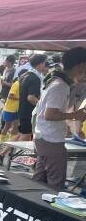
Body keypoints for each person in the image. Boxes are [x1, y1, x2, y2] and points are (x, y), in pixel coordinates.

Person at [33, 48, 86, 190]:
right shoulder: (60, 86)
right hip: (51, 140)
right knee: (56, 184)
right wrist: (74, 116)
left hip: (45, 137)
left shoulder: (58, 81)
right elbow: (49, 115)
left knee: (39, 179)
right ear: (81, 65)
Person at [0, 55, 48, 164]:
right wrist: (42, 106)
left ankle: (2, 154)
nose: (45, 65)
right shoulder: (35, 78)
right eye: (44, 63)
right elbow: (31, 97)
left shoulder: (25, 75)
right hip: (29, 111)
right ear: (41, 63)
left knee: (20, 134)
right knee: (25, 136)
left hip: (21, 109)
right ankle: (15, 158)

++++++++

Each line above is to be repeated exactly as written; no picture is carried over.

Body keypoints for each person in the image. Boxes are [x1, y1, x2, y2] and points are (x, y), in pixel coordinates.

Person at [33, 48, 86, 190]:
right shoulder: (60, 86)
right hip: (51, 140)
right knee: (56, 184)
right wrist: (74, 116)
left hip: (45, 137)
left shoulder: (58, 81)
right elbow: (49, 115)
left knee: (39, 179)
right ear: (81, 65)
Person at [0, 55, 48, 164]:
right wrist: (42, 106)
left ankle: (2, 154)
nose: (45, 65)
right shoulder: (35, 78)
right eye: (44, 63)
right elbow: (31, 97)
left shoulder: (25, 75)
right hip: (29, 111)
right ear: (41, 63)
left knee: (20, 134)
right knee: (25, 136)
left hip: (21, 109)
right ankle: (15, 158)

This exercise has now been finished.